Welcome to Mallorca
The ever-popular star of the Mediterranean, Mallorca has a sunny personality thanks to its ravishing beaches, azure views, remote mountains and soulful hill towns.
Lyrical Landscapes
For Miró it was the pure Mediterranean light. For hikers and cyclists it is the Serra de Tramuntana’s formidable limestone spires and bluffs. For others it is as fleeting as the almond blossom snowing on meadows in spring, or the interior’s vineyards in their autumn mantle of gold. Wherever your journey takes you, Mallorca never fails to seduce. Cars conga along the coast in single file for views so enticing the resort postcards resemble cheap imitations. Even among the tourist swarms of mid-August you can find pockets of silence – trek to hilltop monasteries, pedal through honey-stone villages, sit under a night sky and engrave Mallorca’s lyrical landscapes onto memory.
Return to Tradition
Mallorca’s culture took a back seat to its beaches for decades, but the tides are changing. Up and down the island, locals are embracing their roots and revamping the island’s old manor houses, country estates and long-abandoned fincas (farmhouses, estates) into refined rural retreats. Spend silent moments among the olive, carob and almond groves and you’ll soon fall for the quiet charm of Mallorca’s hinterland. Summer is one long party and village festes (festivals) offer an appetising slice of island life.
Coastal Living
Mallorca tops Europe’s summer holiday charts for many reasons, but one ranks above all others: the island’s stunning coast.
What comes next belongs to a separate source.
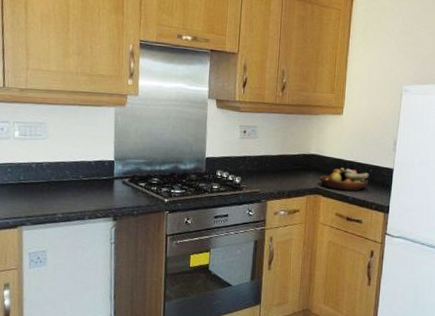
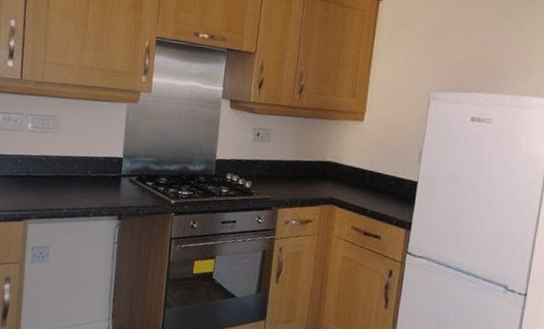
fruit bowl: present [319,168,369,191] -> none [335,177,391,204]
Beyond the built-up resorts, coves braid the island like a string of beads – each one a reminder of why the island’s beaches have never lost their appeal. Go west for cliff-sculpted drama and sapphire seas, or head north for hikes to pine-flecked bays. Scope out deserted coves in the east, or dive off bone-white beaches in the south. With a room overlooking the bright-blue sea, sundown beach strolls to the backbeat of cicadas and restaurants open to the stars, you’ll soon click into the laid-back groove of coastal living.
Mediterranean Flavours
Eating out in Palma has never been more exciting, with chefs – inspired as much by their Mallorcan grandmothers as Mediterranean nouvelle cuisine – adding a pinch of creativity and spice to the city’s food scene. Inland, restaurants play up hale-and-hearty dishes, such as suckling pig spit-roast, to perfection, pairing them with locally grown wines. On the coast, bistros keep flavours clean, bright and simple, serving the catch of the day with big sea views.